── Фрагмент документа

|
Светлана Чураева
Мужчина и женщина
ХУДОЖНИКИ В ЭПОХУ ВЫРОЖДЕНИЯ.
ПРЯМАЯ РЕЧЬ
«Есть такой продукт — манка, а есть молоко, — говорит художник Ольга
Самосюк. — Но когда их готовят вместе, получается уже не манка, и не молоко
— нечто третье. Так и Уфа, Башкирия — это котел, в котором кипят и Восток, и
Запад. Это дает особое культурное варево. У нас очень сильный Союз
художников в рамках российского союза: с Москвой и Питером — все понятно, а
потом идет Свердловск и мы — человек по двести профессиональных художников.
Для сравнения: в Оренбурге — не больше двенадцати.
Но что с Уфой творится! Стирается исторический облик города, сносят ключевые
дома — с ажурными ставенками, с флюгерами. Как-то на выставке подруга
подвела ко мне человека из комитета по охране памятников. Он знакомится:
мне, мол, очень приятно. А мне — не приятно, отвечаю. Никакие памятники вы
не охраняете! Нигде такого нет, чтобы старинный дом в центре города весь
закрыли рекламными щитами. Так нельзя!

────
── Содержимое набора данных

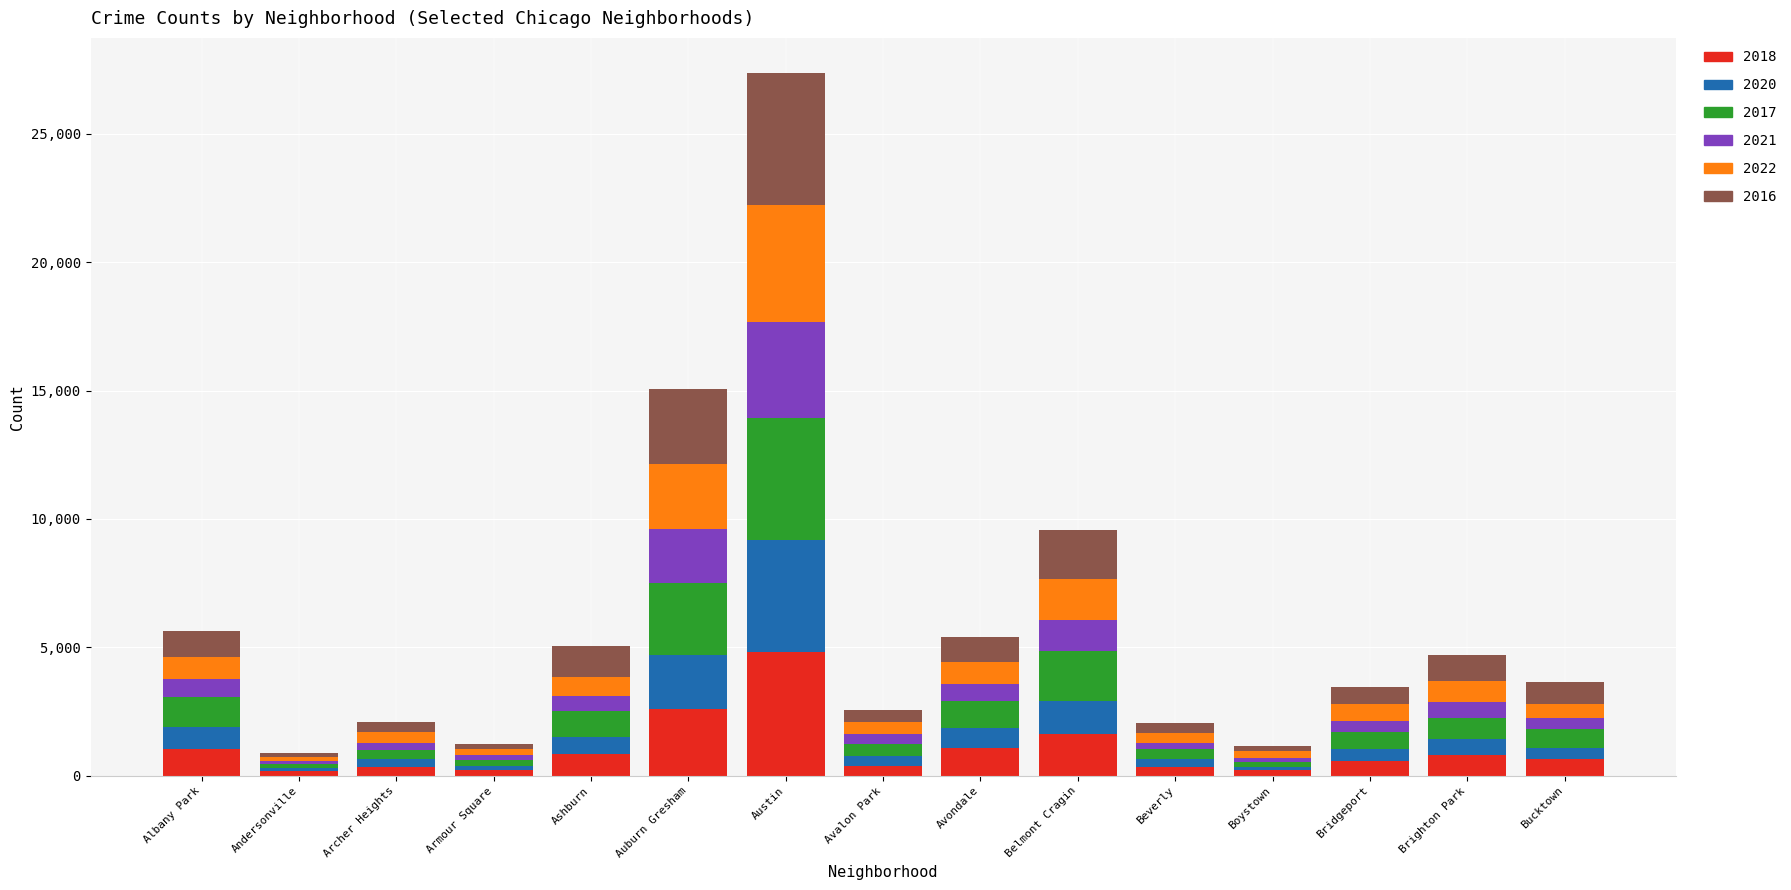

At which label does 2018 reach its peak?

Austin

────

Задания:
A – Отредактируйте текст об уфимских художниках: перепишите его часть между «ПРЯМАЯ РЕЧЬ» и «не больше двенадцати.» включительно, заменив «манка» на «гречка».
B – Продолжите текст об уфимских художниках, начав сразу после его последнего предложения.

Ответы к заданиям:
A –
ПРЯМАЯ РЕЧЬ
«Есть такой продукт — гречка, а есть молоко, — говорит художник Ольга
Самосюк. — Но когда их готовят вместе, получается уже не гречка, и не молоко
— нечто третье. Так и Уфа, Башкирия — это котел, в котором кипят и Восток, и
Запад. Это дает особое культурное варево. У нас очень сильный Союз
художников в рамках российского союза: с Москвой и Питером — все понятно, а
потом идет Свердловск и мы — человек по двести профессиональных художников.
Для сравнения: в Оренбурге — не больше двенадцати.

B –
Сейчас общество становится очень жестоким. Мы малышами с братом на лодке
спокойно плавали на другой берег Уфимки, а сейчас вывести детей в лес можно
только под охраной папы. Что же изменилось? Все знакомые вокруг — вроде
хорошие люди. Но происходит все большая локализация социальных пузырьков.
Представители культурной среды все дальше удаляются от собственно городской
среды.
Мы детишек в школе учим: на любой стадии рисунка нельзя стирать все — нужно
оставить хотя бы одну правильную линию. Если ты стер все, будешь повторять
свои ошибки заново — это закон не только искусства, а всей жизни. Если у нас
были в прошлом плюсы, то зачем же все обгаживать, стирать подчистую? Есть
ведь вещи вечные, не зависящие ни от времени на дворе, ни от строя.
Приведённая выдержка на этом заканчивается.